Sen. Ron Wyden, D-Ore., who is likely to assume the chairmanship of the Senate Finance Committee, is a longtime supporter of reform. His campaign website makes clear that he’s still on board. “[L]et’s get rid of the special interest tax breaks, let everybody file their taxes on a one-page form, and make sure that a dollar earned through work is taxed the same as a dollar earned through investment,” it reads.
Advocates of comprehensive tax reform were discouraged by the surprise announcement late last year that Sen. Max Baucus, D-Mont., was giving up his chairmanship of the Finance Committee to become the U.S. ambassador to China. In fact, he was simply passing the reform torch to someone extremely capable and also committed to the cause.
Lawmakers like Wyden understand that the economy overall and businesses in particular would benefit from traditional tax reform, which would lower tax rates and end many credits and deductions.
This approach will create a fairer and more transparent system. According to a study by S&P Capital IQ, S&P 500 companies take advantage of credits and deductions at widely varying rates, meaning some companies pay virtually no taxes while others pay close to the statutory rate.
About 1.6 million companies, most of them very large, pay taxes through the corporate income tax system. Their top rate is 35 percent. Not only is this the highest rate in the world, American companies also bear the world’s highest effective tax rate on the amount they actually pay to Uncle Sam after credits and deductions. According to the Business Roundtable, U.S.-based companies pay a rate higher than those based in Germany, Japan and China —a fact that severely diminishes U.S. competitiveness.

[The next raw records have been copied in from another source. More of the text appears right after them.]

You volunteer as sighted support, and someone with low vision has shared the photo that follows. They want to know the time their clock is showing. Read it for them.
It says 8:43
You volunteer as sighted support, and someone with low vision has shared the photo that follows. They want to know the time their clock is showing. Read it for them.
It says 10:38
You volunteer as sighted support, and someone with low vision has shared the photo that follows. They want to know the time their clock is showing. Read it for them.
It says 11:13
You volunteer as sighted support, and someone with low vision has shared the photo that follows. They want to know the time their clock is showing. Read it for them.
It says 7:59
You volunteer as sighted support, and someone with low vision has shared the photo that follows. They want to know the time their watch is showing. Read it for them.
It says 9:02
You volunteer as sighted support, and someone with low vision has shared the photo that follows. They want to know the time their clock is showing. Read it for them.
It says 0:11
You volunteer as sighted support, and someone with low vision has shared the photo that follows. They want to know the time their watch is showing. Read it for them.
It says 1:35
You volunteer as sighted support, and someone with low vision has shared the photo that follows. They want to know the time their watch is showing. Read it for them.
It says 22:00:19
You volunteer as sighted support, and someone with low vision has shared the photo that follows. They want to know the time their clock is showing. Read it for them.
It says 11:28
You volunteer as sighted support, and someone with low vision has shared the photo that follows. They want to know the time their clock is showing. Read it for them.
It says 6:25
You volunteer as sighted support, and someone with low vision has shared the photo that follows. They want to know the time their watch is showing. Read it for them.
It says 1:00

But lawmakers shouldn’t only lower corporate rates. They need to reduce individual rates as well. The vast majority of U.S. businesses, it turns out, are not classified as corporations and pay federal taxes through the same system individuals do.
According to the Tax Foundation, about 30 million U.S. companies pay taxes using individual income tax rates. This number has increased exponentially in recent decades while the number of businesses that pay corporate rates has fallen. The top marginal individual income tax rate, at 39.6 percent, is even higher than the top corporate rate. This means some small businesses pay even higher rates than corporations. That hardly seems fair.

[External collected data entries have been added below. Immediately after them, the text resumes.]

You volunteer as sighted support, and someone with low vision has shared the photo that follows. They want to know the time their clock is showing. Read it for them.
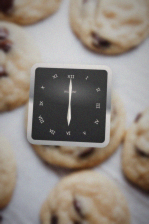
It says 6:00
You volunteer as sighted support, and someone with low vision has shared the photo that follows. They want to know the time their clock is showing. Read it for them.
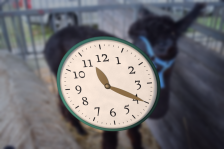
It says 11:20
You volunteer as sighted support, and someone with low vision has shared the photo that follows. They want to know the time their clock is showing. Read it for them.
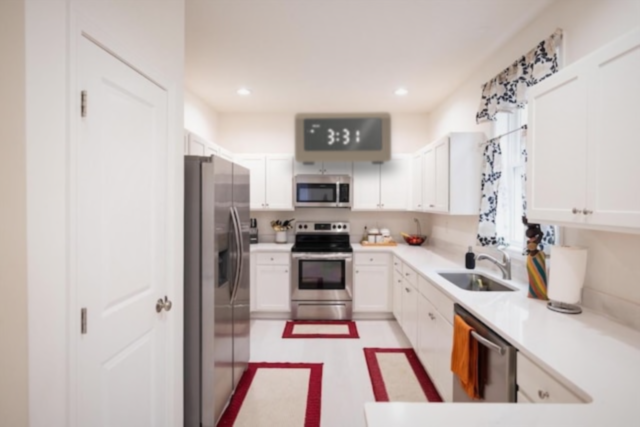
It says 3:31
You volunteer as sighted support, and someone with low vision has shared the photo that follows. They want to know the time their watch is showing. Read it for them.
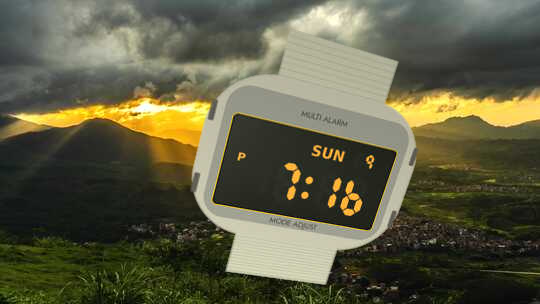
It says 7:16
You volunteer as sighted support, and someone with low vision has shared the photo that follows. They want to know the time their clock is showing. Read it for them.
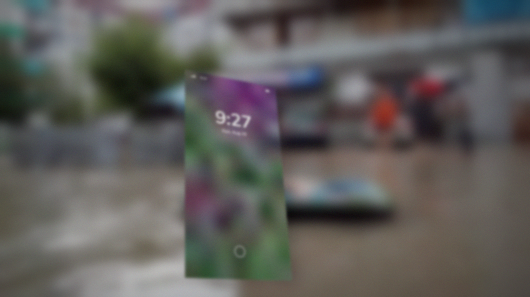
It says 9:27
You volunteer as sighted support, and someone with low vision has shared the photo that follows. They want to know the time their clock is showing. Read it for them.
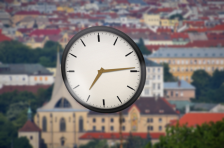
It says 7:14
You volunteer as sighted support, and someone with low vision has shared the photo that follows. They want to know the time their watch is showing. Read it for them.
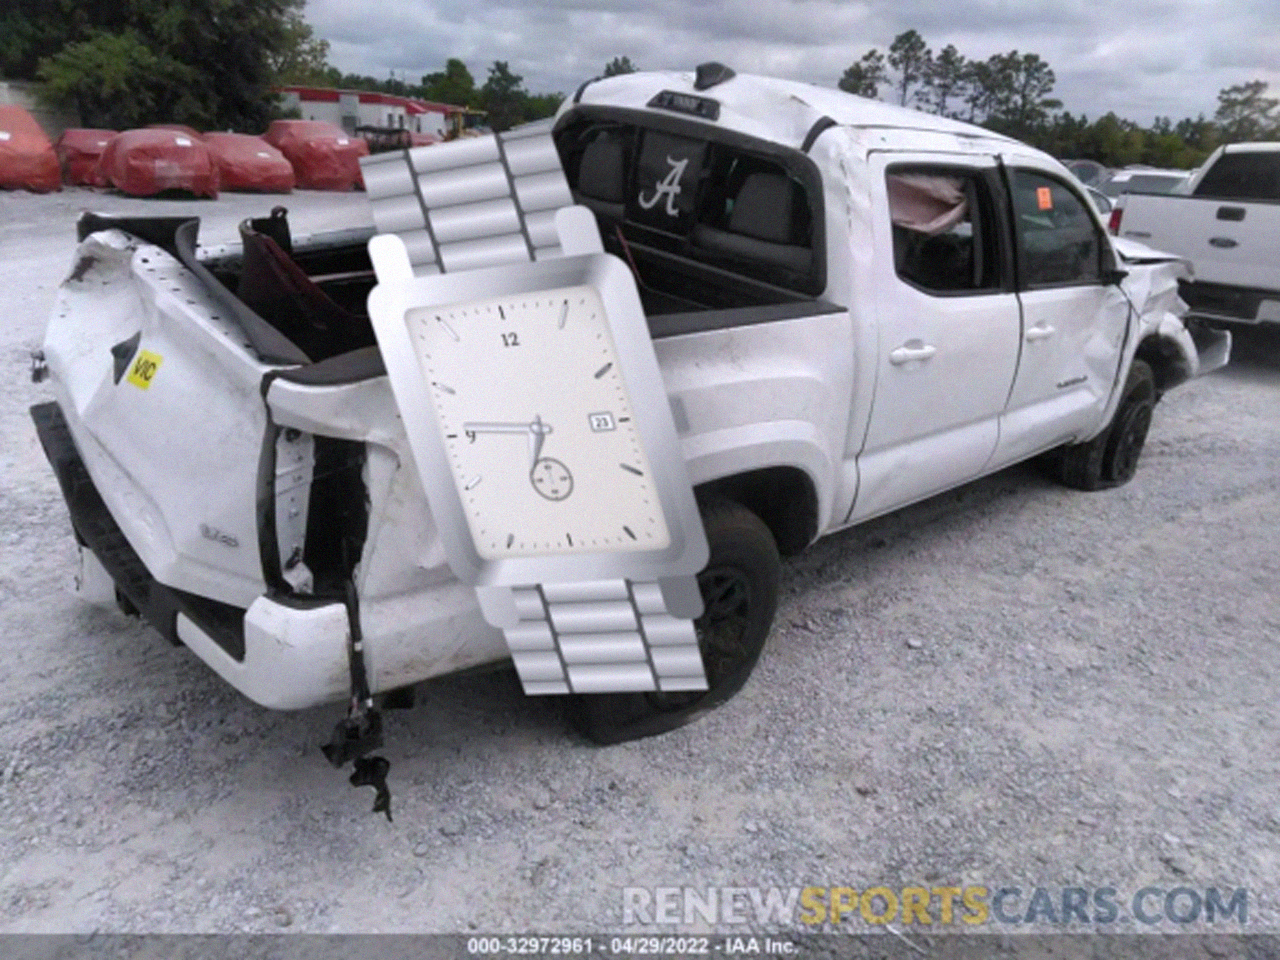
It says 6:46
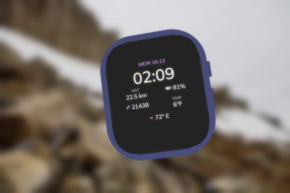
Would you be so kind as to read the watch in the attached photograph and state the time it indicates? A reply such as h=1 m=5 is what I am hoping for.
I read h=2 m=9
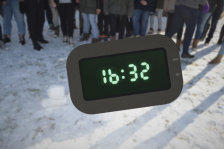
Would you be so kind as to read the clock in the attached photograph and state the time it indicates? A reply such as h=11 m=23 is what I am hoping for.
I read h=16 m=32
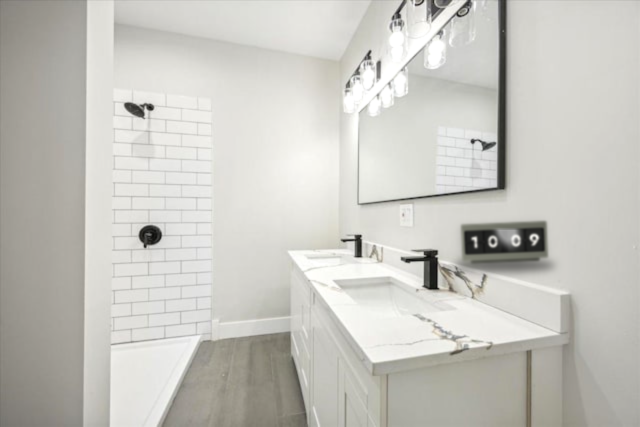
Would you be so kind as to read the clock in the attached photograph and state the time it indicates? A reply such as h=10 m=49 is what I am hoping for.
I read h=10 m=9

If lawmakers move to lower the tax rate corporations pay, they should also lower rates for the 30 million businesses that pay through the individual rate system.

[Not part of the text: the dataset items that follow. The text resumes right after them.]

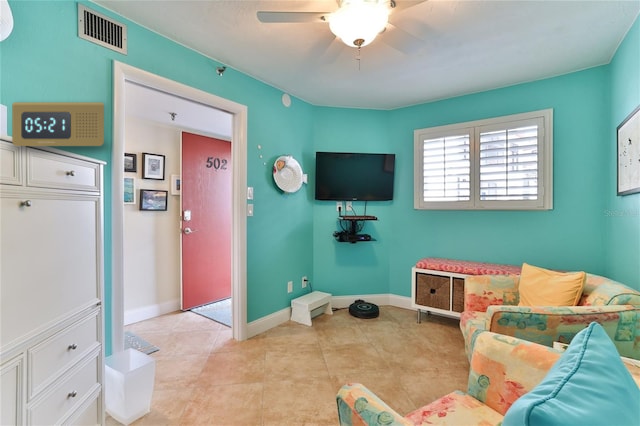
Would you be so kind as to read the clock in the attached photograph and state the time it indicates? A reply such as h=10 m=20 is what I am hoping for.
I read h=5 m=21
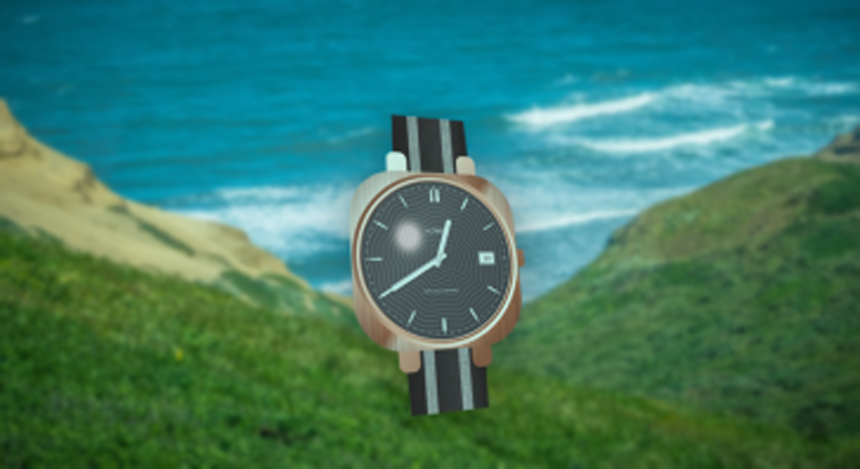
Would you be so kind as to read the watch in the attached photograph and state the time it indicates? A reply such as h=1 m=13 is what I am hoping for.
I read h=12 m=40
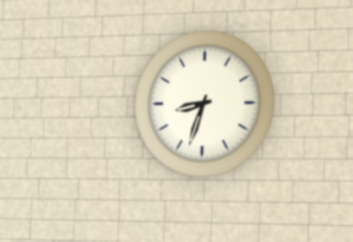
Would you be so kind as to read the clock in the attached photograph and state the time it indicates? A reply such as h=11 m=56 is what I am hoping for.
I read h=8 m=33
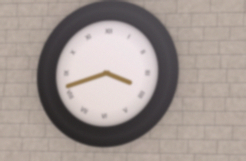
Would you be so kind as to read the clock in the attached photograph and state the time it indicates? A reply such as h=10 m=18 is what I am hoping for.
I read h=3 m=42
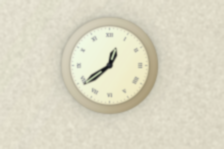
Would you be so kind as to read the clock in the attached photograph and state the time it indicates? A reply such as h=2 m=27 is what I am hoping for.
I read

Lowering rates overall would reduce the complexity of the tax code.
According to the IRS’ Taxpayer Advocate Service, American taxpayers devote 6.1 billion hours to comply with the tax code each year, an effort that costs $168 billion in accounting fees on top of the actual IRS bills. That $168 billion is equivalent to 15 percent of all federal tax receipts. These savings could be far more economically beneficial if they could be used to hire new employees, increase existing workers’ salaries and benefits or be invested in new equipment that would improve productivity and fuel jobs in the still-struggling manufacturing sector.
Baucus and House Ways and Means Chairman David Camp, R-Mich., have been building a plan for comprehensive tax reform for months. Wyden has supported these efforts. Their plans would eliminate deductions while lowering overall rates. Finance and Ways and Means committee members should continue to pursue a plan that reduces both corporate and individual rates significantly. Lawmakers on both sides of the aisle in both the House and Senate would help business and Americans workers if they backed their efforts this year.
To do anything else would be unbalanced, unwise and unfair.
Bob Weidner is president & CEO of the Metals Service Center Institute, a member of the Coalition for Fair Effective Tax Rates.